Weakly Supervised LiDAR Semantic Segmentation via Scatter Image Annotation
Yilong Chen, Zongyi Xu, xiaoshui Huang, Ruicheng Zhang, Xinqi Jiang, Xinbo Gao
TL;DR
This work tackles the annotation bottleneck in weakly supervised LiDAR semantic segmentation by introducing Scatter Image Annotation, which densifies sparse image-based annotations into dense 2D/3D labels using GMFlowNet and SAM. It then presents ScatterNet, a three-branch architecture with an independent Fusion Stream and a perceptual consistency loss to effectively fuse image and LiDAR information during training, while only requiring the LiDAR stream at test time.
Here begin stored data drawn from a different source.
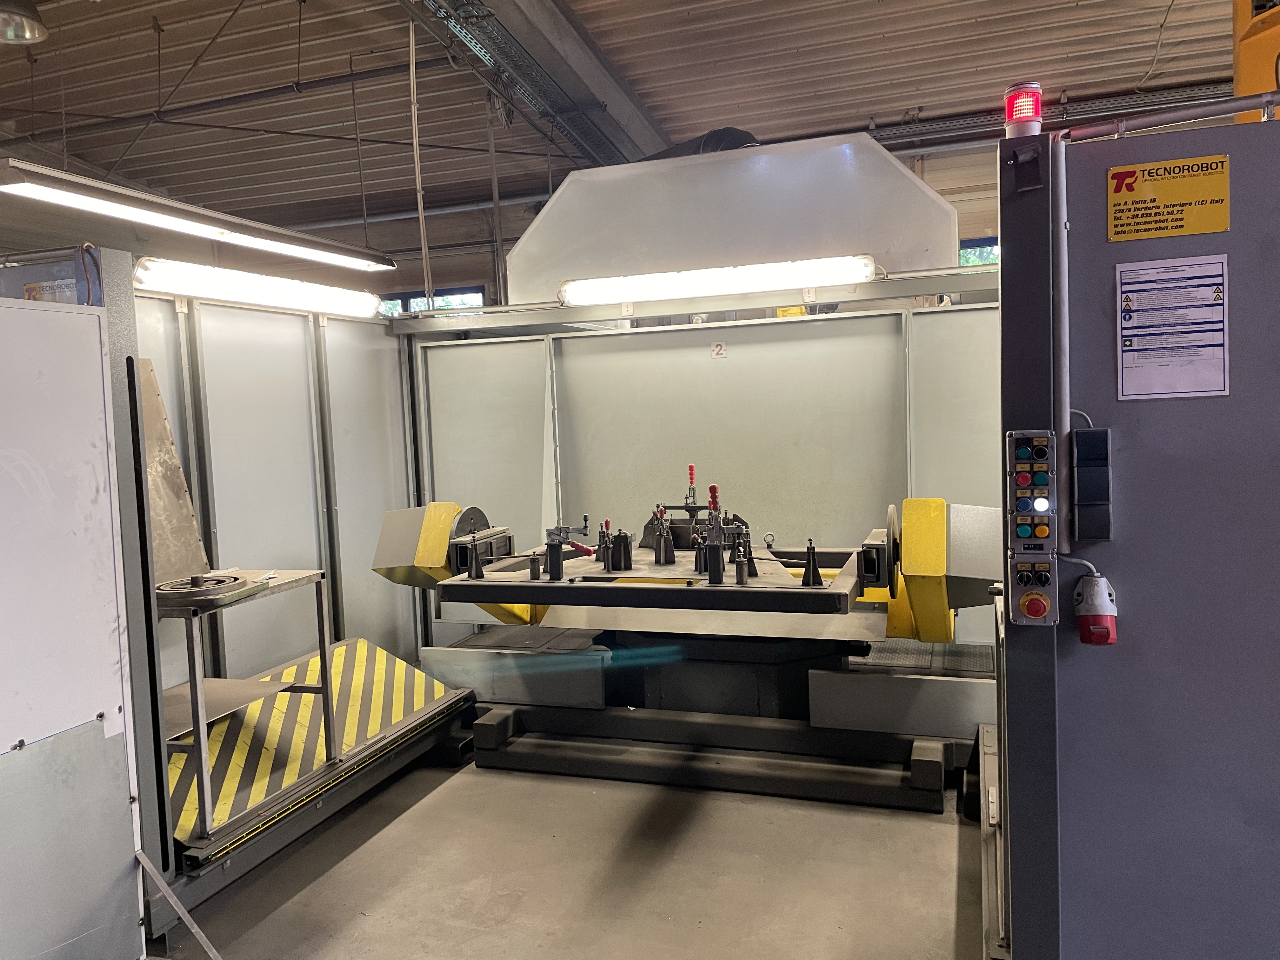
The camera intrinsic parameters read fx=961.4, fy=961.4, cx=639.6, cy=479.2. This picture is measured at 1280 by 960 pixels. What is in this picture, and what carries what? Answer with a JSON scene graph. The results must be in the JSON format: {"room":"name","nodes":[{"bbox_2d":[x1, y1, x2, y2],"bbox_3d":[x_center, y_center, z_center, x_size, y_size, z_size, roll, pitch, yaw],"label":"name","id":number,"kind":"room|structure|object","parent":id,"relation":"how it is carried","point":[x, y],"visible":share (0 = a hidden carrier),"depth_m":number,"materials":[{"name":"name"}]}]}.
{"room":"workshop","nodes":[
{"label":"workshop","id":0,"kind":"room"},
{"bbox_2d":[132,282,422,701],"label":"partition wall","id":1,"kind":"structure","parent":0,"point":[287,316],"depth_m":4.40,"materials":[{"name":"grey metal"}]},
{"bbox_2d":[136,355,208,585],"bbox_3d":[-1.684,-0.027,3.264,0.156,0.742,0.392,-1,4,19],"label":"metal sheet","id":2,"kind":"object","parent":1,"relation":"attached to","point":[178,523],"visible":0.57,"depth_m":3.33,"materials":[{"name":"metal"}]},
{"bbox_2d":[135,256,384,318],"bbox_3d":[-1.672,-0.797,3.897,0.165,0.122,2.130,-1,4,19],"label":"fluorescent light","id":3,"kind":"object","parent":1,"relation":"attached to","point":[202,278],"visible":0.84,"depth_m":3.96,"materials":[{"name":"white plastic"}]},
{"bbox_2d":[43,127,1029,305],"bbox_3d":[-0.420,-1.396,9.950,12.553,3.713,0.420,-1,4,19],"label":"back wall","id":4,"kind":"structure","parent":0,"point":[944,189],"depth_m":9.84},
{"bbox_2d":[375,285,487,316],"bbox_3d":[-2.199,-1.410,9.800,1.424,1.045,0.129,-1,4,19],"label":"window","id":5,"kind":"structure","parent":4,"relation":"in","point":[473,291],"depth_m":9.71,"materials":[{"name":"clear glass"}]},
{"bbox_2d":[958,236,1000,268],"bbox_3d":[3.128,-1.504,8.059,1.490,1.037,0.124,-1,4,19],"label":"window","id":6,"kind":"structure","parent":4,"relation":"in","point":[995,243],"depth_m":8.09,"materials":[{"name":"clear glass"}]},
{"bbox_2d":[152,740,985,959],"bbox_3d":[0.084,1.285,2.556,7.044,0.122,8.103,-1,4,19],"label":"floor","id":7,"kind":"structure","parent":0,"point":[438,797],"depth_m":2.94,"materials":[{"name":"grey concrete"}]},
{"bbox_2d":[0,286,144,959],"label":"white panel","id":8,"kind":"object","parent":7,"relation":"on","point":[107,636],"visible":1,"depth_m":2.22,"materials":[{"name":"metal"}]},
{"bbox_2d":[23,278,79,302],"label":"company sign","id":9,"kind":"object","parent":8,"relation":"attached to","point":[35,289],"visible":0.41,"depth_m":2.55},
{"bbox_2d":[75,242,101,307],"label":"cable","id":10,"kind":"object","parent":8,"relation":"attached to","point":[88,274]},
{"bbox_2d":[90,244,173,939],"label":"steel post","id":11,"kind":"object","parent":7,"relation":"on","point":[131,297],"visible":0.48,"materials":[{"name":"grey metal"}]},
{"bbox_2d":[135,847,221,959],"bbox_3d":[-1.121,1.130,2.431,0.398,0.356,0.064,-1,4,19],"label":"metal brace","id":12,"kind":"object","parent":7,"relation":"on","point":[189,923],"visible":0.98,"depth_m":2.47,"materials":[{"name":"metal"}]},
{"bbox_2d":[161,637,467,855],"bbox_3d":[-1.301,0.931,3.666,0.898,0.224,1.444,-1,4,19],"label":"platform","id":13,"kind":"object","parent":7,"relation":"on","point":[412,673],"visible":0.63,"depth_m":3.54,"materials":[{"name":"yellow metal"}]},
{"bbox_2d":[156,573,336,837],"bbox_3d":[-1.421,0.717,3.200,0.533,0.677,0.653,-1,4,19],"label":"metal table","id":14,"kind":"object","parent":13,"relation":"on","point":[324,652],"visible":0.59,"depth_m":3.07,"materials":[{"name":"metal"}]},
{"bbox_2d":[153,571,253,603],"bbox_3d":[-1.399,0.337,3.046,0.298,0.048,0.297,-1,4,19],"label":"metal disc","id":15,"kind":"object","parent":14,"relation":"on","point":[160,590],"visible":0.95,"depth_m":2.99,"materials":[{"name":"metal"}]},
{"bbox_2d":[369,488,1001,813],"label":"machine","id":16,"kind":"object","parent":7,"relation":"on","point":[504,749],"visible":0.75,"depth_m":3.85,"materials":[{"name":"metal"}]},
{"bbox_2d":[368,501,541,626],"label":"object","id":17,"kind":"object","parent":16,"relation":"attached to","point":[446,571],"visible":0.39,"depth_m":4.03,"materials":[{"name":"metal"}]},
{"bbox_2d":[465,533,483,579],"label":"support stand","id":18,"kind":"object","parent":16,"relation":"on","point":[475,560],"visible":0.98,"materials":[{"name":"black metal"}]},
{"bbox_2d":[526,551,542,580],"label":"cylinder","id":19,"kind":"object","parent":16,"relation":"on","point":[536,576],"visible":0.99,"depth_m":3.66,"materials":[{"name":"metal"}]},
{"bbox_2d":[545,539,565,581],"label":"black post","id":20,"kind":"object","parent":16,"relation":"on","point":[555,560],"visible":0.98,"depth_m":3.55,"materials":[{"name":"black metal"}]},
{"bbox_2d":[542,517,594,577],"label":"toggle clamp","id":21,"kind":"object","parent":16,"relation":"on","point":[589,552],"visible":0.98,"depth_m":3.64,"materials":[{"name":"metal"}]},
{"bbox_2d":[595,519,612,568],"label":"toggle clamp","id":22,"kind":"object","parent":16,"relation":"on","point":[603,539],"visible":0.92,"depth_m":3.75,"materials":[{"name":"metal"}]},
{"bbox_2d":[609,529,633,570],"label":"metal bracket","id":23,"kind":"object","parent":16,"relation":"on","point":[618,544],"visible":0.98,"depth_m":3.68,"materials":[{"name":"black metal"}]},
{"bbox_2d":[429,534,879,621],"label":"table","id":24,"kind":"object","parent":16,"relation":"attached to","point":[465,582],"visible":0.65,"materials":[{"name":"metal"}]},
{"bbox_2d":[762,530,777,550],"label":"eye bolt","id":25,"kind":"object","parent":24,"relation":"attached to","point":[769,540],"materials":[{"name":"silver metal"}]},
{"bbox_2d":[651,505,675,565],"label":"toggle clamp","id":26,"kind":"object","parent":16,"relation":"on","point":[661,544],"visible":0.98,"depth_m":3.79,"materials":[{"name":"metal"}]},
{"bbox_2d":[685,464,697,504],"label":"lever","id":27,"kind":"object","parent":16,"relation":"on","point":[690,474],"visible":0.96,"depth_m":4.17,"materials":[{"name":"red plastic"}]},
{"bbox_2d":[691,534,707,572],"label":"toggle clamp","id":28,"kind":"object","parent":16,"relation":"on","point":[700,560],"visible":0.92,"depth_m":3.53,"materials":[{"name":"black metal"}]},
{"bbox_2d":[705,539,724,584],"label":"metal post","id":29,"kind":"object","parent":16,"relation":"on","point":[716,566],"visible":0.98,"depth_m":3.33,"materials":[{"name":"black metal"}]},
{"bbox_2d":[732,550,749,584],"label":"cylinder","id":30,"kind":"object","parent":16,"relation":"on","point":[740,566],"visible":0.98,"depth_m":3.35,"materials":[{"name":"metal"}]},
{"bbox_2d":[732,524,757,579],"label":"fixture support","id":31,"kind":"object","parent":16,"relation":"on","point":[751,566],"visible":0.84,"depth_m":3.50,"materials":[{"name":"black metal"}]},
{"bbox_2d":[800,537,821,586],"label":"support stand","id":32,"kind":"object","parent":16,"relation":"on","point":[809,571],"visible":0.99,"depth_m":3.34,"materials":[{"name":"black metal"}]},
{"bbox_2d":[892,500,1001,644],"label":"guard","id":33,"kind":"object","parent":16,"relation":"attached to","point":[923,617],"visible":0.68,"depth_m":3.41,"materials":[{"name":"yellow"}]},
{"bbox_2d":[419,288,997,668],"bbox_3d":[0.469,0.105,4.816,3.404,1.895,0.124,-1,4,19],"label":"partition wall","id":34,"kind":"object","parent":7,"relation":"on","point":[491,348],"visible":0.52,"depth_m":4.81,"materials":[{"name":"metal"}]},
{"bbox_2d":[559,254,869,305],"bbox_3d":[0.329,-0.895,4.336,1.547,0.111,0.121,-1,4,19],"label":"fluorescent light","id":35,"kind":"object","parent":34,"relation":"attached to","point":[745,286],"visible":0.97,"depth_m":4.27,"materials":[{"name":"white plastic"}]},
{"bbox_2d":[710,341,726,357],"bbox_3d":[0.370,-0.606,4.506,0.061,0.070,0.013,-1,4,19],"label":"sign","id":36,"kind":"object","parent":34,"relation":"attached to","point":[719,348],"visible":0.98,"depth_m":4.50,"materials":[{"name":"white plastic"}]},
{"bbox_2d":[506,130,960,306],"bbox_3d":[0.426,-1.241,4.756,2.341,0.805,0.610,-1,4,19],"label":"hood","id":37,"kind":"object","parent":34,"relation":"attached to","point":[555,205],"visible":0.77,"depth_m":4.52,"materials":[{"name":"metal"}]},
{"bbox_2d":[642,127,759,161],"bbox_3d":[0.268,-1.748,5.546,1.213,0.561,0.586,-1,4,19],"label":"duct","id":38,"kind":"object","parent":37,"relation":"on","point":[727,135],"visible":0.19,"depth_m":5.32,"materials":[{"name":"black"}]},
{"bbox_2d":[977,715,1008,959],"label":"rail","id":39,"kind":"object","parent":7,"relation":"on","point":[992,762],"visible":0.35,"depth_m":2.74,"materials":[{"name":"metal"}]},
{"bbox_2d":[997,117,1279,959],"bbox_3d":[1.693,0.267,1.838,1.828,1.918,0.940,-1,4,19],"label":"machine cabinet","id":40,"kind":"object","parent":7,"relation":"on","point":[1005,286],"visible":0.89,"depth_m":1.94,"materials":[{"name":"grey metal"}]},
{"bbox_2d":[1003,80,1043,138],"bbox_3d":[0.832,-0.788,2.080,0.079,0.131,0.077,-1,4,19],"label":"warning light","id":41,"kind":"object","parent":40,"relation":"on","point":[1018,90],"visible":0.81,"depth_m":2.05,"materials":[{"name":"red plastic"}]},
{"bbox_2d":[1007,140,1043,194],"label":"black bracket","id":42,"kind":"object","parent":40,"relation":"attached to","point":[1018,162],"visible":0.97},
{"bbox_2d":[1005,427,1058,624],"bbox_3d":[0.808,0.103,1.984,0.092,0.403,0.109,-1,4,19],"label":"control panel","id":43,"kind":"object","parent":40,"relation":"attached to","point":[1013,442],"visible":0.97,"depth_m":1.97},
{"bbox_2d":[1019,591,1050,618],"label":"emergency stop button","id":44,"kind":"object","parent":43,"relation":"attached to","point":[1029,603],"visible":0.97,"depth_m":1.99,"materials":[{"name":"red plastic"}]},
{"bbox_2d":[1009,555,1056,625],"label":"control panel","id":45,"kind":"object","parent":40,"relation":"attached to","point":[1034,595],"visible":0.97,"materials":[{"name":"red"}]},
{"bbox_2d":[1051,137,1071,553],"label":"conduit pipe","id":46,"kind":"object","parent":40,"relation":"attached to","point":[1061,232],"visible":0.87,"depth_m":2.00,"materials":[{"name":"grey metal"}]},
{"bbox_2d":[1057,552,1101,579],"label":"power cord","id":47,"kind":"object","parent":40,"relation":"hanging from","point":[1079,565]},
{"bbox_2d":[1070,425,1112,541],"bbox_3d":[0.900,0.011,1.920,0.070,0.239,0.066,-1,4,19],"label":"switch box","id":48,"kind":"object","parent":40,"relation":"attached to","point":[1101,431],"visible":0.98,"depth_m":1.90,"materials":[{"name":"black plastic"}]},
{"bbox_2d":[1073,572,1118,644],"bbox_3d":[0.905,0.263,1.912,0.082,0.144,0.091,-1,4,19],"label":"power plug","id":49,"kind":"object","parent":40,"relation":"attached to","point":[1095,617],"visible":0.98,"depth_m":1.89,"materials":[{"name":"red plastic"}]},
{"bbox_2d":[1105,154,1231,239],"bbox_3d":[1.091,-0.584,1.978,0.242,0.135,0.014,-1,4,19],"label":"sign","id":50,"kind":"object","parent":40,"relation":"attached to","point":[1196,230],"visible":0.98,"depth_m":1.98,"materials":[{"name":"yellow metal"}]},
{"bbox_2d":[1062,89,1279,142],"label":"conduit pipe","id":51,"kind":"object","parent":40,"relation":"attached to","point":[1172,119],"visible":0.88,"depth_m":2.00,"materials":[{"name":"metal"}]},
{"bbox_2d":[1115,255,1229,400],"bbox_3d":[1.059,-0.301,1.908,0.225,0.266,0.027,-1,4,19],"label":"instruction sheet","id":52,"kind":"object","parent":40,"relation":"attached to","point":[1225,391],"visible":0.99,"depth_m":1.91,"materials":[{"name":"white paper"}]},
{"bbox_2d":[1232,0,1279,120],"bbox_3d":[2.458,-1.665,3.335,0.826,1.867,0.816,-1,4,19],"label":"yellow machine","id":53,"kind":"object","parent":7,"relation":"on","point":[1238,79],"visible":0.43,"depth_m":3.39,"materials":[{"name":"yellow metal"}]},
{"bbox_2d":[0,0,1256,248],"bbox_3d":[-0.895,-2.961,4.938,12.307,0.337,10.158,-1,4,19],"label":"ceiling","id":54,"kind":"structure","parent":0,"point":[873,30],"depth_m":7.11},
{"bbox_2d":[0,0,48,43],"bbox_3d":[-2.915,-2.357,4.365,0.345,0.659,0.344,-1,4,19],"label":"pendant lamp","id":55,"kind":"object","parent":54,"relation":"hanging from","point":[19,38],"visible":1,"depth_m":4.40,"materials":[{"name":"metal"}]},
{"bbox_2d":[0,159,395,272],"bbox_3d":[-1.750,-1.420,3.698,0.221,0.825,2.514,-1,4,19],"label":"fluorescent light","id":56,"kind":"object","parent":54,"relation":"hanging from","point":[157,205],"visible":1,"depth_m":3.57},
{"bbox_2d":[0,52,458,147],"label":"ceiling pipe","id":57,"kind":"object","parent":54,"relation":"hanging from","point":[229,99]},
{"bbox_2d":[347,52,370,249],"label":"suspension cable","id":58,"kind":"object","parent":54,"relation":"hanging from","point":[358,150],"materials":[{"name":"metal"}]},
{"bbox_2d":[407,13,432,302],"bbox_3d":[-1.300,-1.842,5.637,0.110,1.766,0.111,-1,4,19],"label":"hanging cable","id":59,"kind":"object","parent":54,"relation":"hanging from","point":[420,208],"visible":0.89,"depth_m":5.62,"materials":[{"name":"plastic"}]},
{"bbox_2d":[404,0,663,166],"bbox_3d":[-1.003,-2.768,5.312,1.248,0.431,7.777,-1,4,19],"label":"ceiling beam","id":60,"kind":"structure","parent":54,"relation":"attached to","point":[597,79],"depth_m":6.40,"materials":[{"name":"grey metal"}]},
{"bbox_2d":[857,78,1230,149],"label":"cable tray","id":61,"kind":"object","parent":54,"relation":"attached to","point":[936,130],"visible":0.53,"depth_m":7.04,"materials":[{"name":"metal"}]},
{"bbox_2d":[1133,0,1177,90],"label":"cable","id":62,"kind":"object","parent":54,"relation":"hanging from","point":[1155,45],"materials":[{"name":"grey plastic"}]}
]}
The approach achieves near fully supervised performance with a tiny fraction of labeled data on nuScenes (0.02%) and SemanticKITTI (0.004%), outperforming prior weakly supervised methods and demonstrating robust cross-modal fusion. This method significantly reduces labeling costs and expands practical deployment of LiDAR semantic segmentation in outdoor, multimodal scenes, albeit requiring synchronized and spatially aligned camera-LiDAR data.
Abstract
Weakly supervised LiDAR semantic segmentation has made significant strides with limited labeled data. However, most existing methods focus on the network training under weak supervision, while efficient annotation strategies remain largely unexplored. To tackle this gap, we implement LiDAR semantic segmentation using scatter image annotation, effectively integrating an efficient annotation strategy with network training. Specifically, we propose employing scatter images to annotate LiDAR point clouds, combining a pre-trained optical flow estimation network with a foundation image segmentation model to rapidly propagate manual annotations into dense labels for both images and point clouds. Moreover, we propose ScatterNet, a network that includes three pivotal strategies to reduce the performance gap caused by such annotations. Firstly, it utilizes dense semantic labels as supervision for the image branch, alleviating the modality imbalance between point clouds and images. Secondly, an intermediate fusion branch is proposed to obtain multimodal texture and structural features. Lastly, a perception consistency loss is introduced to determine which information needs to be fused and which needs to be discarded during the fusion process. Extensive experiments on the nuScenes and SemanticKITTI datasets have demonstrated that our method requires less than 0.02% of the labeled points to achieve over 95% of the performance of fully-supervised methods. Notably, our labeled points are only 5% of those used in the most advanced weakly supervised methods.